The last time LeBron did this, in 2010, he left Cleveland for Miami in a special televised broadcast watched by 13 million people — more than the average viewers of last season’s NBA Finals. A controversial, problematic event in many respects, but at least it was an impressive display of the media power that young 25-year-old LeBron already wielded, even before he had won a championship.
So LeBron also knew that when he promised another “decision” this week, he would truly trigger NBA fans. Ticket prices for the upcoming Los Angeles Lakers season surged within hours into the thousands of dollars, because people thought he was about to retire. If he had indeed used “The Decision” again now, this time to announce the end of his career, it would have been both a charming bit of self-deprecating humor and an honest way to close the circle from that moment when the LeBron we know today was essentially born.
What will happen to his legacy?
The big problem with what LeBron did this week is that it is not a one-off; it didn’t happen in a vacuum. He’s been spending recent years not as a man with the greatest basketball career in history, but as a narcissist afraid of aging, terrified that he’ll be forgotten after retirement — even though no one disputes his greatness; some will claim he is the greatest basketball player ever. They’re wrong, but that’s not a baseless claim — it really feels like he doesn’t get enough respect. A 40-year-old with a graying beard, four championship rings, more than a billion dollars in the bank and records that will stand for decades, is constantly tugging on people’s sleeves asking them to pay attention.
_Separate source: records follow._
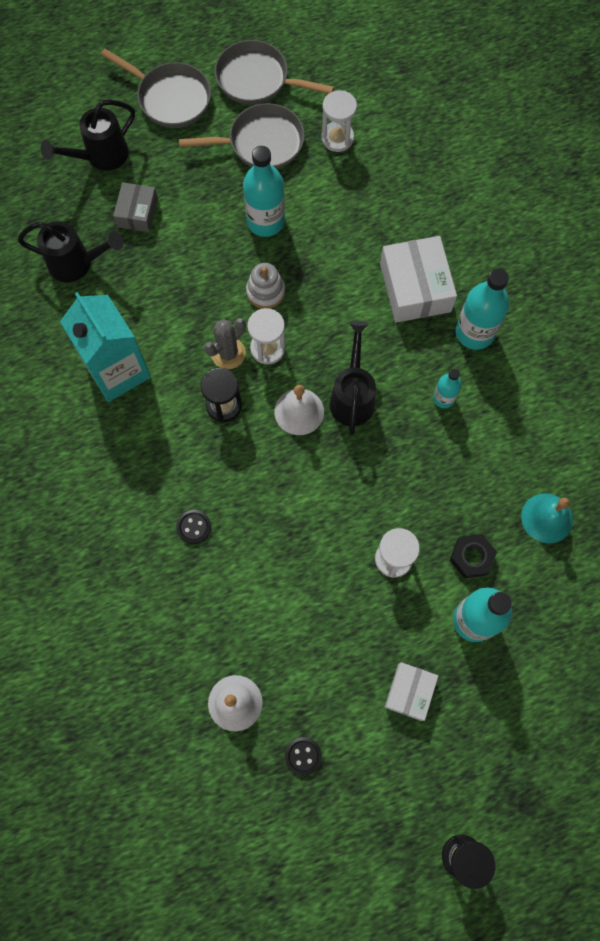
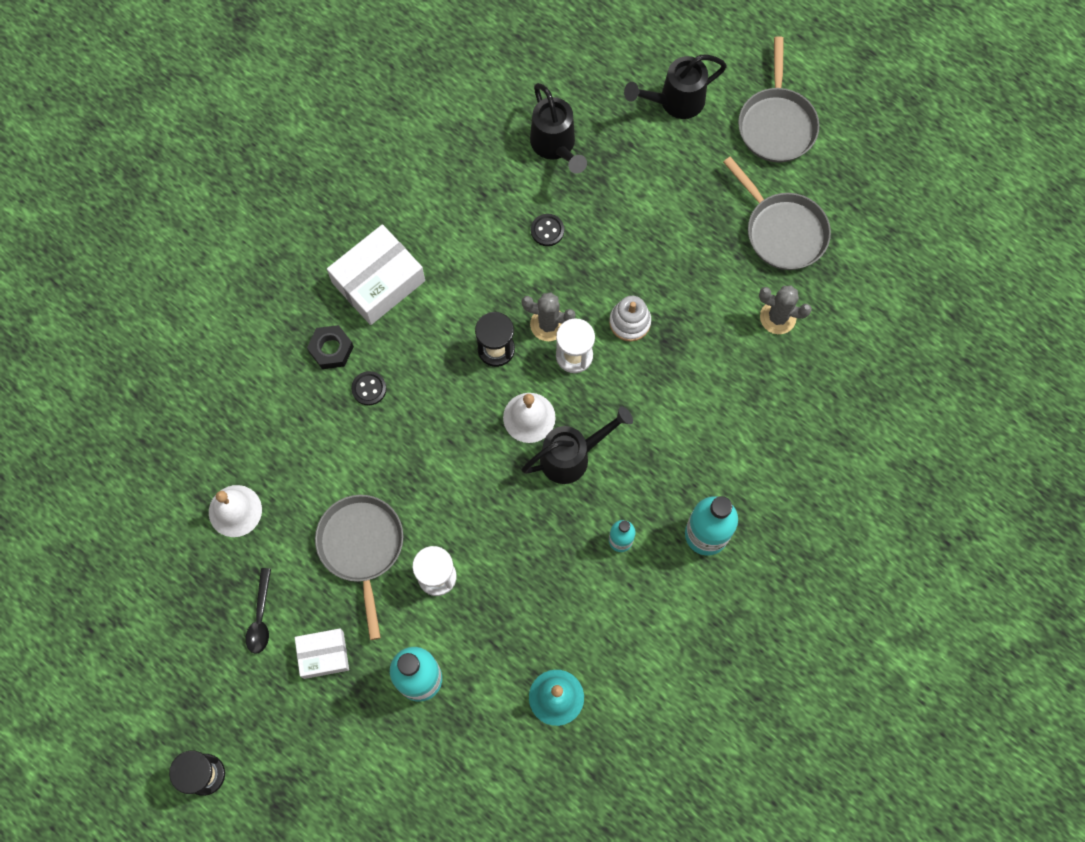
camera: 60 degrees right, 0 degrees up
(101, 156) = (675, 101): black watering can -> black watering can turned 45 degrees counterclockwise
(117, 370) = (475, 241): turquoise carton -> none
(137, 212) = (638, 166): grey box -> none
(257, 80) = (849, 188): grey pan -> grey pan (362, 547)
(265, 221) = (702, 281): turquoise bottle -> none
(303, 756) = (220, 593): black button -> black button (547, 230)
(329, 185) = (778, 317): none -> grey cactus
(337, 138) = (834, 296): white hourglass -> none
(345, 730) = (260, 617): none -> black spoon
(415, 287) = (719, 454): white box -> white box (378, 281)
(471, 557) = (478, 646): black nut -> black nut (331, 349)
After his 2010 decision it took LeBron years to repair his reputation. He completed that work with the spectacular Cleveland championship, but also through the way he conducted himself off the court and by distancing himself, for example, from Michael Jordan. He led a movement of player empowerment in the NBA, opened a school in his hometown, co-founded an organization that encouraged Black youth to vote. When a Fox host told him “shut up and dribble,” he immediately replied: “We will not shut up and dribble, I have a platform too big to be silent.”
He understood his status, the responsibility he carries, his place in history. He wanted to be remembered in the same breath as Muhammad Ali, Bill Russell and Kareem Abdul-Jabbar. That should be his legacy as well: a boy whose single mother gave birth to him at 16, who by age 13 had lived in 10 different homes, who faced the highest possible hurdles and then saw them raised even higher, and who despite being a once-in-a-generation talent was not spared racism, became one of the greatest athletes of his generation, a cultural icon, a truly important person.
All of that LeBron has been throwing away in recent years because he doesn’t really know how to finish his career and is terrified of what comes afterward. Until a few years ago, LeBron used his platform for activism, for leadership, to elevate important issues; but the current LeBron is just a marketing machine. He gets into stupid confrontations with journalists, he arranged a spot for his son on the Lakers that he didn’t earn, he wages odd wars with the ghosts of the NBA’s past, and his social feed is now devoted only to making money.
Here and there he still has something to say about sport. None of this is as important or meaningful as many of the things he said in the past; now everything is aimed at clicks and income. It’s not entirely mercenary — LeBron will always carry the chip on his shoulder from childhood trauma. Becoming a billionaire who gets richer and will eventually own an NBA team is his way of dealing with the past and building intergenerational wealth.
It’s all legitimate — after all, that’s the essence of the American dream as depicted in films and books — but he could have achieved all that without choosing to end one of the greatest sporting careers ever as a marketing content machine, an exhibitionist who can’t do without attention, a super-superstar aging man who has everything and yet it’s still not enough.